* DIRECTIONS FOR THIS TASK *
Make a verbatim copy of the entries below; pictures stay out.

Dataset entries
○ ○ ○ ○

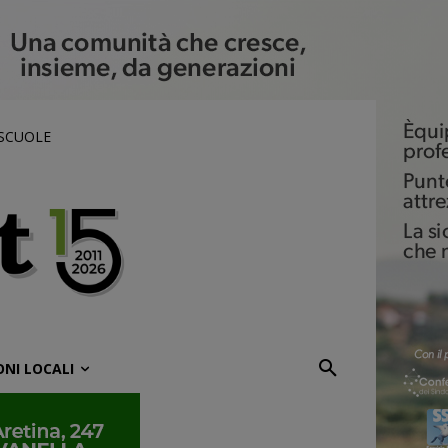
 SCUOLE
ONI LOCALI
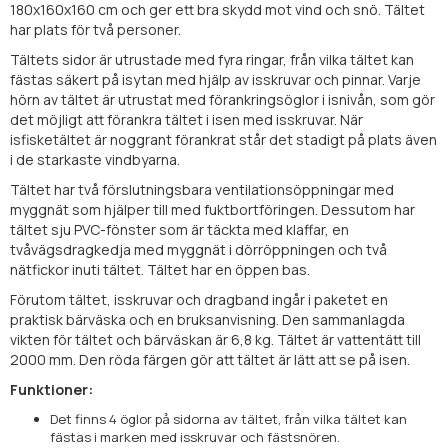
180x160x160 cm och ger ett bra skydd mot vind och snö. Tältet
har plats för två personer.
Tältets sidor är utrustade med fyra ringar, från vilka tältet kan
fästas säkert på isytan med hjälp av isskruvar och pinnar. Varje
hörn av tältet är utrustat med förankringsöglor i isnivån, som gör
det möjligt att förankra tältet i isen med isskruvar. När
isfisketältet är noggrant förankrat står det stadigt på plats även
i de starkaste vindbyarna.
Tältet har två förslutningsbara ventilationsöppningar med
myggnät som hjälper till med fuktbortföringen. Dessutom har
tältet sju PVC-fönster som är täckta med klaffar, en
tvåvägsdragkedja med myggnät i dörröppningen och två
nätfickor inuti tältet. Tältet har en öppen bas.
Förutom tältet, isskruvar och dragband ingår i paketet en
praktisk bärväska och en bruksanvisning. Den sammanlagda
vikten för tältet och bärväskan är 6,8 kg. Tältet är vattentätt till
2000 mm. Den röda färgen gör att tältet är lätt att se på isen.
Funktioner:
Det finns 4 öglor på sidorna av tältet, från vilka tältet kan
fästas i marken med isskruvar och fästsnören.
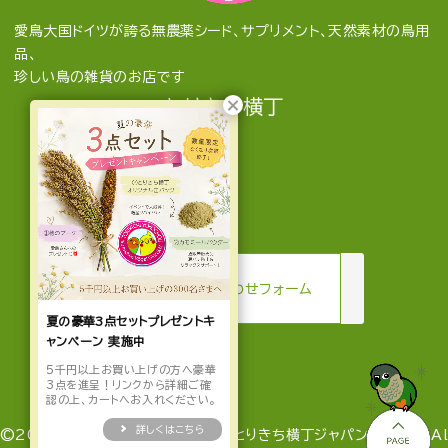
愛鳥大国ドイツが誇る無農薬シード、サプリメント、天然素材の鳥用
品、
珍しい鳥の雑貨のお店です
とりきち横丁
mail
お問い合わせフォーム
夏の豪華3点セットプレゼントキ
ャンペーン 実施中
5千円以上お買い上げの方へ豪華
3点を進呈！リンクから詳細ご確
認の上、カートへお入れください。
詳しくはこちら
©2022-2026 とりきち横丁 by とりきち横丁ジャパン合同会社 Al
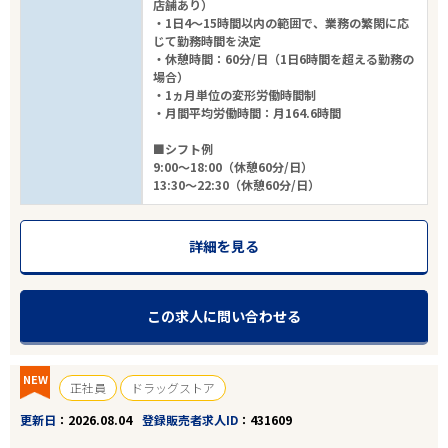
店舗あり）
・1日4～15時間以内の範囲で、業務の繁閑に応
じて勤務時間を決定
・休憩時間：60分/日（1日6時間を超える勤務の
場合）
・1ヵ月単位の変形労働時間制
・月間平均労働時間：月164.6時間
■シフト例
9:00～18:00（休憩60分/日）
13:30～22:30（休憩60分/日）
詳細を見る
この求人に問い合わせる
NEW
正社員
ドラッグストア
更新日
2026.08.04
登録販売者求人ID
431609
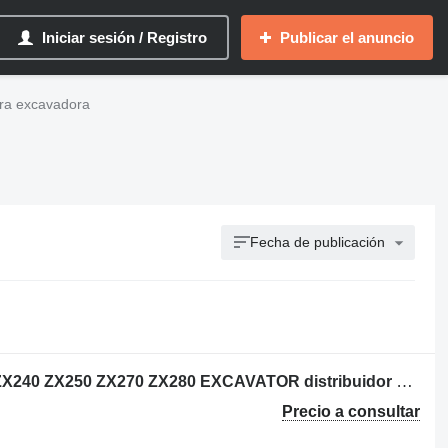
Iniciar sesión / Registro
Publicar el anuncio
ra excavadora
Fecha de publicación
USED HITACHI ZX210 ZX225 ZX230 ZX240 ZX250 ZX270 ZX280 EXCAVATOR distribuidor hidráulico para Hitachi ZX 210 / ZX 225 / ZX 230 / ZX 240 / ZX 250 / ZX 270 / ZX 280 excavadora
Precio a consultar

○ ○ ○ ○

* ANSWER *
 SCUOLE
ONI LOCALI
180x160x160 cm och ger ett bra skydd mot vind och snö. Tältet
har plats för två personer.
Tältets sidor är utrustade med fyra ringar, från vilka tältet kan
fästas säkert på isytan med hjälp av isskruvar och pinnar. Varje
hörn av tältet är utrustat med förankringsöglor i isnivån, som gör
det möjligt att förankra tältet i isen med isskruvar. När
isfisketältet är noggrant förankrat står det stadigt på plats även
i de starkaste vindbyarna.
Tältet har två förslutningsbara ventilationsöppningar med
myggnät som hjälper till med fuktbortföringen. Dessutom har
tältet sju PVC-fönster som är täckta med klaffar, en
tvåvägsdragkedja med myggnät i dörröppningen och två
nätfickor inuti tältet. Tältet har en öppen bas.
Förutom tältet, isskruvar och dragband ingår i paketet en
praktisk bärväska och en bruksanvisning. Den sammanlagda
vikten för tältet och bärväskan är 6,8 kg. Tältet är vattentätt till
2000 mm. Den röda färgen gör att tältet är lätt att se på isen.
Funktioner:
Det finns 4 öglor på sidorna av tältet, från vilka tältet kan
fästas i marken med isskruvar och fästsnören.
愛鳥大国ドイツが誇る無農薬シード、サプリメント、天然素材の鳥用
品、
珍しい鳥の雑貨のお店です
とりきち横丁
mail
お問い合わせフォーム
夏の豪華3点セットプレゼントキ
ャンペーン 実施中
5千円以上お買い上げの方へ豪華
3点を進呈！リンクから詳細ご確
認の上、カートへお入れください。
詳しくはこちら
©2022-2026 とりきち横丁 by とりきち横丁ジャパン合同会社 Al
店舗あり）
・1日4～15時間以内の範囲で、業務の繁閑に応
じて勤務時間を決定
・休憩時間：60分/日（1日6時間を超える勤務の
場合）
・1ヵ月単位の変形労働時間制
・月間平均労働時間：月164.6時間
■シフト例
9:00～18:00（休憩60分/日）
13:30～22:30（休憩60分/日）
詳細を見る
この求人に問い合わせる
NEW
正社員
ドラッグストア
更新日
2026.08.04
登録販売者求人ID
431609
Iniciar sesión / Registro
Publicar el anuncio
ra excavadora
Fecha de publicación
USED HITACHI ZX210 ZX225 ZX230 ZX240 ZX250 ZX270 ZX280 EXCAVATOR distribuidor hidráulico para Hitachi ZX 210 / ZX 225 / ZX 230 / ZX 240 / ZX 250 / ZX 270 / ZX 280 excavadora
Precio a consultar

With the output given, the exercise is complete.